◆ TASK OBJECTIVE
The expected output is a copy of every line in the records with the string "Rendered".

◆ STORED DATA
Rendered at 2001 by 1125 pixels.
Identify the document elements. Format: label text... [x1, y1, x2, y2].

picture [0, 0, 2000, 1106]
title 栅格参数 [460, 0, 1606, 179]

==

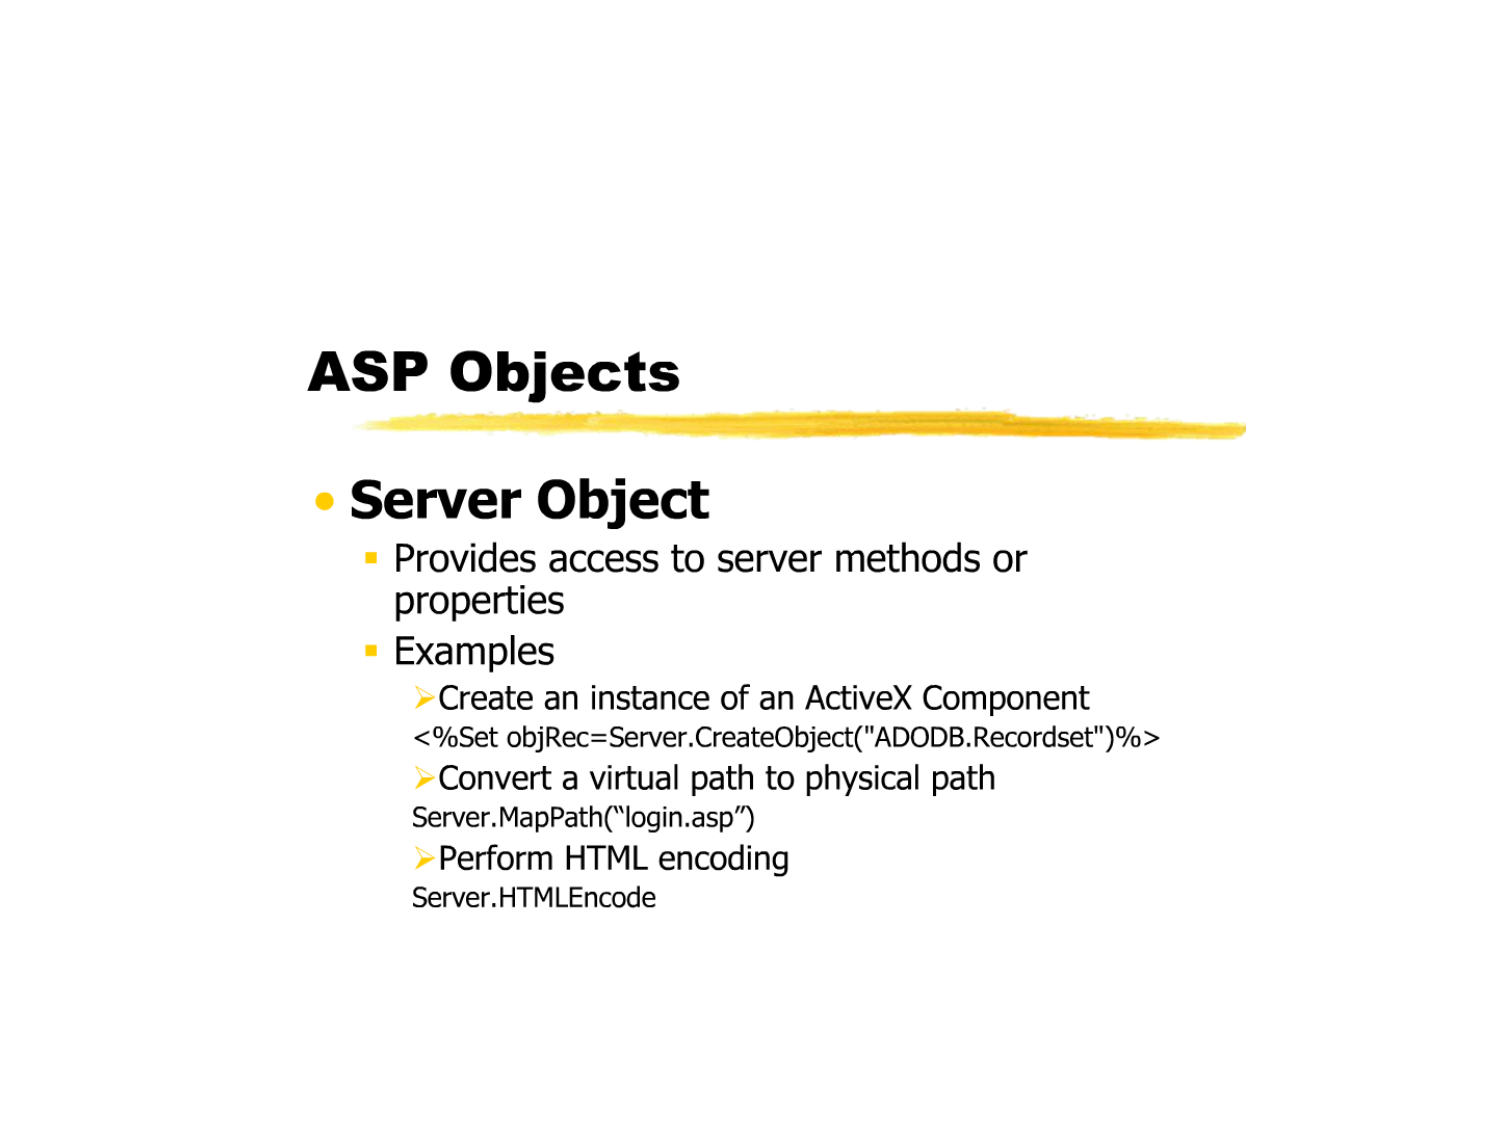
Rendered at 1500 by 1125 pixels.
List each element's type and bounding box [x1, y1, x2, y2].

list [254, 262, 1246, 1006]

◆ EXPECTED ANSWER
Rendered at 2001 by 1125 pixels.
Rendered at 1500 by 1125 pixels.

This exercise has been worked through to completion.